One-hundred, fifteen single-urediospore isolates from 23 collections (five isolates per collection) of Puccinia striiformis f. sp. tritici (stripe rust of wheat) selected to represent different regions in North America and different virulence patterns were analyzed for variation in virulence and DNA polymorphism. Virulence characterization was based on the expression of infection types on 15 wheat cultivars used to differentiate races of P. striiformis in North America. Of the 23 collections, 20 had uniformly different virulence patterns, i.e., each of the 20 collections was a different race, and all five isolates of each collection had the same virulence pattern. Two collections consisted of isolates with two virulence patterns, and one collection consisted of isolates with three virulence patterns. Of the 26 virulence patterns (races), four (designated as races CDL-47, CDL-48, CDL-49, and CDL-50) had not been detected previously.

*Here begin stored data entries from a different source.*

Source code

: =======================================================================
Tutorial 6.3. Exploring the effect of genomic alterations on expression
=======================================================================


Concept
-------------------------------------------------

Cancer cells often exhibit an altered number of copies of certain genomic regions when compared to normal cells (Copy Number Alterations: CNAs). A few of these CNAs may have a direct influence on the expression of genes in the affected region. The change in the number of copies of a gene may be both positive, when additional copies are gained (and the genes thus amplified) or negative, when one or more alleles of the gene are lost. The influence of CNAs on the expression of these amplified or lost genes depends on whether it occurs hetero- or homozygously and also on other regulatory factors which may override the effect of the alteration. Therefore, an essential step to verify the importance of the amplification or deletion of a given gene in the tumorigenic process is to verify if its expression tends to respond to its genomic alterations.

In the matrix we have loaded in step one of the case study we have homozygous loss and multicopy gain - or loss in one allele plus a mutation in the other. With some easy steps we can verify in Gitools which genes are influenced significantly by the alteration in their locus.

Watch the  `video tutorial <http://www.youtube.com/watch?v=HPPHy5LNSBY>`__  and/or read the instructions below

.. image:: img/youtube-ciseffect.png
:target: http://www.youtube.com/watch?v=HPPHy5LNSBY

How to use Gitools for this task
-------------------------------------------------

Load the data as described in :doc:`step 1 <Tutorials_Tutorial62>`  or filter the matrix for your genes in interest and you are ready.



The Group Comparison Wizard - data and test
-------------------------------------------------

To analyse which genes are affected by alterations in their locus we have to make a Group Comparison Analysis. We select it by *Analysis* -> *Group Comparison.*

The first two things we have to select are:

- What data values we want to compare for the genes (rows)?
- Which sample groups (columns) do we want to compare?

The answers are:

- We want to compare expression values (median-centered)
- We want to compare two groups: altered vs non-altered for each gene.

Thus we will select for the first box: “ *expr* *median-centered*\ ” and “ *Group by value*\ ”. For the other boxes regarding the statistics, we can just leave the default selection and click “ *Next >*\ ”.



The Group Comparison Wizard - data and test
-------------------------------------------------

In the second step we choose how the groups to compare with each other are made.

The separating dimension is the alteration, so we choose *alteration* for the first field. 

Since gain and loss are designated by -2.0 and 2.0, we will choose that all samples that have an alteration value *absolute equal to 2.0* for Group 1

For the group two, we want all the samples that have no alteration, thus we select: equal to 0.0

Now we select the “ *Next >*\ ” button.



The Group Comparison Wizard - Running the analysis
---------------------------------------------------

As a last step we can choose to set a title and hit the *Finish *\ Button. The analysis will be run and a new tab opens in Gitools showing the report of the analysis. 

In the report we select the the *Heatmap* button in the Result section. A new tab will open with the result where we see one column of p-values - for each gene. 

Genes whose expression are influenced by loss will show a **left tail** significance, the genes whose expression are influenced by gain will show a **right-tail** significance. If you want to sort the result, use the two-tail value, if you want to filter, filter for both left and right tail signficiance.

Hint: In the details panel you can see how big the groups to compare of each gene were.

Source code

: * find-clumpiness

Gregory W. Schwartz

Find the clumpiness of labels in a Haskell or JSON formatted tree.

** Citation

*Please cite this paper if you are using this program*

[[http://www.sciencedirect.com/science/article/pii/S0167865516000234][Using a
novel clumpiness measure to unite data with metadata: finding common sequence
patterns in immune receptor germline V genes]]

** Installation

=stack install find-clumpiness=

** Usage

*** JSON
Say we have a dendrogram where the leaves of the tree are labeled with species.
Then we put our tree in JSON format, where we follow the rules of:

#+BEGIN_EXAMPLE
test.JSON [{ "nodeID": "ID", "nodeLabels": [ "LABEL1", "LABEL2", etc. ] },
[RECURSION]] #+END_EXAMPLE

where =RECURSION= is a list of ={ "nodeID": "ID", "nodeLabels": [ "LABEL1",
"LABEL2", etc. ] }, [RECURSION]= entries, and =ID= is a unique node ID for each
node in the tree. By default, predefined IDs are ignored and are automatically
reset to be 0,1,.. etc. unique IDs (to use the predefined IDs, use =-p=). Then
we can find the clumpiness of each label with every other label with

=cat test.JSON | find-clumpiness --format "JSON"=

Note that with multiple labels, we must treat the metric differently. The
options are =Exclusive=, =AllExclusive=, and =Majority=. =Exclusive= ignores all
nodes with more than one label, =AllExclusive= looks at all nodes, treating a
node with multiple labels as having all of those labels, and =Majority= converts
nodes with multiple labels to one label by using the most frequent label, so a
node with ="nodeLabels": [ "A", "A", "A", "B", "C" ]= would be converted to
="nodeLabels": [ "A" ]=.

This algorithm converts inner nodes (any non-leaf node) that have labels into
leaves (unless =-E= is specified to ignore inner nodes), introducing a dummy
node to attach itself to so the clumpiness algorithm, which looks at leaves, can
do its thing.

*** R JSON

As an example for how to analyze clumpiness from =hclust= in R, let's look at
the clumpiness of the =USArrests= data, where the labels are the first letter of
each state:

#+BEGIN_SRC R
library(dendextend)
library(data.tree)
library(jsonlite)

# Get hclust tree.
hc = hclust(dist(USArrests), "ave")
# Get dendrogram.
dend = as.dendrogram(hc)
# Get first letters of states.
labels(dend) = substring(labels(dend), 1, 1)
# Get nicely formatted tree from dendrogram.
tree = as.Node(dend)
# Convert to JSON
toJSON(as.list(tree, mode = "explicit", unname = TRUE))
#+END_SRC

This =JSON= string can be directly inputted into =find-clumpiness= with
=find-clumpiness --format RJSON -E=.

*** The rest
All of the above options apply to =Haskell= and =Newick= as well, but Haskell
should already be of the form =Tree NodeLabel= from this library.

DNA polymorphism was determined by random amplified polymorphic DNA (RAPD) assay. Random primers were used to amplify DNA extracted from the 115 isolates. Of 107 RAPD bands that were amplified with 11 random primers, 47% were polymorphic. DNA polymorphism was detected among races and among single-spore isolates within races. Race CDL-21, originally collected from triticale in California, was different from other races in 13% of the RAPD bands and had only 67% similarity with other races. All other races were more closely related (about 80% similarity). Based on cluster analyses, the 115 isolates were placed in six virulence and five RAPD groups. The correlation coefficient between the virulence and RAPD similarity matrices was low (0.20). Cluster analysis based on RAPD data separated isolates virulent on stripe rust-resistance gene Yr1 from those avirulent on Yr1. Virulence groups were highly associated with epidemic regions. RAPD groups generally were not associated with geographic regions. The low association between virulence and RAPD patterns indicates that DNA polymorphisms are independent of virulence, and selection for virulence by growing hosts with race-specific resistance plays a major role in determining the race structure of the pathogen.

Additional keywords: evolutionary relationship, host-parasite interactions, polymerase chain reaction, yellow rust of wheat.